Stevenson told educators that 1 in 3 Black male babies and 1 in 6 Latino babies can expect to go to prison in the United States. In some ZIP codes, 70% to 80% of children can expect to go to prison in their lifetime, he said. That chilling reality permeated the museum and national memorial. But taught the right way, it could get offenders to direct their lives onto a better path.

The nation just needs some angel investors to help make the road trip to Montgomery for offenders and their transformation possible.

At the 6-acre National Memorial for Peace and Justice, visitors are solemnly exposed to the decadeslong domestic terrorism of more than 4,000 recorded lynchings in America between 1877 and 1950. They are noted on more than 800 coffin-like hanging steel rectangles, each red with rust and deeply engraved with the names of U.S. counties, where documented lynchings occurred. Counties in Missouri are included.

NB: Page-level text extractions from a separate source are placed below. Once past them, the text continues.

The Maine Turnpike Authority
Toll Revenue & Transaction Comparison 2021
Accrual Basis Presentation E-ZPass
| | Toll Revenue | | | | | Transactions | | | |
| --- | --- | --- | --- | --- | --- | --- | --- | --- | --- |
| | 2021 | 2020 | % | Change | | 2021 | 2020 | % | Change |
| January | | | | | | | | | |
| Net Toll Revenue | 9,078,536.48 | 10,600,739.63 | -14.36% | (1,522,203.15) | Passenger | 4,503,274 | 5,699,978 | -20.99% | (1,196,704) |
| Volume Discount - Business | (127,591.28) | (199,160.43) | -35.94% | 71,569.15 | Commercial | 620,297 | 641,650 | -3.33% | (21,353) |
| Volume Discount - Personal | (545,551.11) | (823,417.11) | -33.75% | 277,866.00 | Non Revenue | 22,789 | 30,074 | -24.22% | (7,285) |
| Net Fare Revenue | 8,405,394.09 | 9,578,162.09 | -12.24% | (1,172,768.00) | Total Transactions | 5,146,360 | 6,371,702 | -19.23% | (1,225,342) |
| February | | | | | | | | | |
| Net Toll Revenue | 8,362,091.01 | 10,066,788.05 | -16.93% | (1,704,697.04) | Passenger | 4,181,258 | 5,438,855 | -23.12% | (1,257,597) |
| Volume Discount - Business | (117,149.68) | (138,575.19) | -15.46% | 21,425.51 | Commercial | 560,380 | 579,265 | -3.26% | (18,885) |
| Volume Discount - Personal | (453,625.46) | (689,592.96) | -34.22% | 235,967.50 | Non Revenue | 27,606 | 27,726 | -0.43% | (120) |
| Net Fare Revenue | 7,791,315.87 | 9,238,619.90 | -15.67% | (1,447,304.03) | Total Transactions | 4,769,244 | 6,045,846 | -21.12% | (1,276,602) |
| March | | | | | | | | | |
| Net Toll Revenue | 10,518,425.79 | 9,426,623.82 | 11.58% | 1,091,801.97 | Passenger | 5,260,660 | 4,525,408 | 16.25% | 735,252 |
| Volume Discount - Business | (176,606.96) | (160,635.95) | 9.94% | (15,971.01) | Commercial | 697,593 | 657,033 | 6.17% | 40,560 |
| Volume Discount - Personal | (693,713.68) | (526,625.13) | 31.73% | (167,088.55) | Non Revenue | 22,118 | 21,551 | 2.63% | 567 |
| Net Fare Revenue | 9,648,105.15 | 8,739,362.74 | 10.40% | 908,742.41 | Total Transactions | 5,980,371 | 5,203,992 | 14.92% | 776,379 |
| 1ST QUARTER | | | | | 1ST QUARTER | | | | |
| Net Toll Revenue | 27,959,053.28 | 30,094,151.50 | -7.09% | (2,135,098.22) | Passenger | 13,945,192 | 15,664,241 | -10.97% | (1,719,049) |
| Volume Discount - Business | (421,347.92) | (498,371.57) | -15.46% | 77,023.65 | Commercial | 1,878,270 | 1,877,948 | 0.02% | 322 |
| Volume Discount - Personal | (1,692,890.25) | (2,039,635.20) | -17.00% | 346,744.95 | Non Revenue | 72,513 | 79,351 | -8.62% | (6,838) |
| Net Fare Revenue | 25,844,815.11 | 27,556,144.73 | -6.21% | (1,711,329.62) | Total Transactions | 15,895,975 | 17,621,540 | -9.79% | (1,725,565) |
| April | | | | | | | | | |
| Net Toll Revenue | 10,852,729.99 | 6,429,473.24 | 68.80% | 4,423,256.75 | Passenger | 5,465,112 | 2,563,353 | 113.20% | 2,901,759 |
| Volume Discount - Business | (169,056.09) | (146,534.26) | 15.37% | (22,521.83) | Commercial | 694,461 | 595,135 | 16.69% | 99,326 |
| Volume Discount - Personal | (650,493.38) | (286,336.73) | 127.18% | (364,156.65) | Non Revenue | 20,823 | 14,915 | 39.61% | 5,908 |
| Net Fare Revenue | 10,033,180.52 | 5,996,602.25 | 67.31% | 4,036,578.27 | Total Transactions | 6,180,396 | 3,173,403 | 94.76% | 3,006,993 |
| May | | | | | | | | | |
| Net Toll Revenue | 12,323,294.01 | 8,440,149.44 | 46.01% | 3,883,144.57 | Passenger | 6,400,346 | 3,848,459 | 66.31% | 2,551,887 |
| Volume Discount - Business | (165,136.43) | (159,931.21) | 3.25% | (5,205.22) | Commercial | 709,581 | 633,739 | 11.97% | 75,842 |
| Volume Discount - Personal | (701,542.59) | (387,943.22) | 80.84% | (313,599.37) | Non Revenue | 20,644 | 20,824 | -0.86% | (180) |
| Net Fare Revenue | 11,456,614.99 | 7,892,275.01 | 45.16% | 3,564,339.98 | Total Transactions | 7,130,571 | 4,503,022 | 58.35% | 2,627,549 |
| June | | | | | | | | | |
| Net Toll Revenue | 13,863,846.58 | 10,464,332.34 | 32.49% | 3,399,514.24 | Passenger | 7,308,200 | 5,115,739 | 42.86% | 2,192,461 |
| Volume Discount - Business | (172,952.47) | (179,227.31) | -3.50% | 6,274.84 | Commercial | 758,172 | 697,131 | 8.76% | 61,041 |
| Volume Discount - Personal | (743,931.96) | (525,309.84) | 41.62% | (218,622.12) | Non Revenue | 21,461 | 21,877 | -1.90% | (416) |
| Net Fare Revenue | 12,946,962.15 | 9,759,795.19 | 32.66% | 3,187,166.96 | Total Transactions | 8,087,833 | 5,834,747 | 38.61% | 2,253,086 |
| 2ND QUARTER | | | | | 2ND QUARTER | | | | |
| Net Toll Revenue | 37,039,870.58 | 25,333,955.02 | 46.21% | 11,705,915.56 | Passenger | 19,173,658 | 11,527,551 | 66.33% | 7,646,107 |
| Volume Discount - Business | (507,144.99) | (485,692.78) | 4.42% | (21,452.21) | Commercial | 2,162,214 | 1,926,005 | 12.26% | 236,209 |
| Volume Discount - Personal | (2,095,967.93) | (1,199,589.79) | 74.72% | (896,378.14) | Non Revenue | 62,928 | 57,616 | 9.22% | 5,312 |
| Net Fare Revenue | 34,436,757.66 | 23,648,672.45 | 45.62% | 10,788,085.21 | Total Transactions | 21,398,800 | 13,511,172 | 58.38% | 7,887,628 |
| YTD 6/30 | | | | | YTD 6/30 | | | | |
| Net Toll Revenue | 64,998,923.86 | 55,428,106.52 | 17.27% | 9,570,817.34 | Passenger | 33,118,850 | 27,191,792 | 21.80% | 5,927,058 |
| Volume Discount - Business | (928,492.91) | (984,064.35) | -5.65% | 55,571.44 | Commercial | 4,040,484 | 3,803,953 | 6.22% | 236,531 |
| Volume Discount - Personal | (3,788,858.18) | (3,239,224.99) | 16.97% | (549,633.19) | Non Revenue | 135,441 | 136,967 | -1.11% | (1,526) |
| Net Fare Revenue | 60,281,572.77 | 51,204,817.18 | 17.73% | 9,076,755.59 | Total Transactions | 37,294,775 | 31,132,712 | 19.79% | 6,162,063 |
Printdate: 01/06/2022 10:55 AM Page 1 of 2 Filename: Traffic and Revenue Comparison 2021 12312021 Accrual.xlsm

In the Legacy Museum is a large wall of shelves filled with dozens of gallon-size glass jars containing soil samples with the DNA of the lynching victims pulled from the roots of some of the trees where Black people were hanged.

Seeing this history of suffering that African Americans endured, and the senseless reasons for their deaths, should make offenders question why they would want to feed into such continuing violence and to turn instead to value the lives of others and their own like never before.

Stevenson told educators that our society must never run from the truth about the past. People can’t get the remedy right if they hide from the truth. Educators have a special responsibility to teach everyone to work for peace and justice to repair the poverty and injustice in America.

Fear also should have no place in such truth-seeking and truth-telling. Young people quickly see through that. Confronting fear and the truth remain our constant challenges.

Lewis W. Diuguid is a former longtime journalist for The Kansas City Star. He serves as chair of the political action committee of the National Association for Multicultural Education.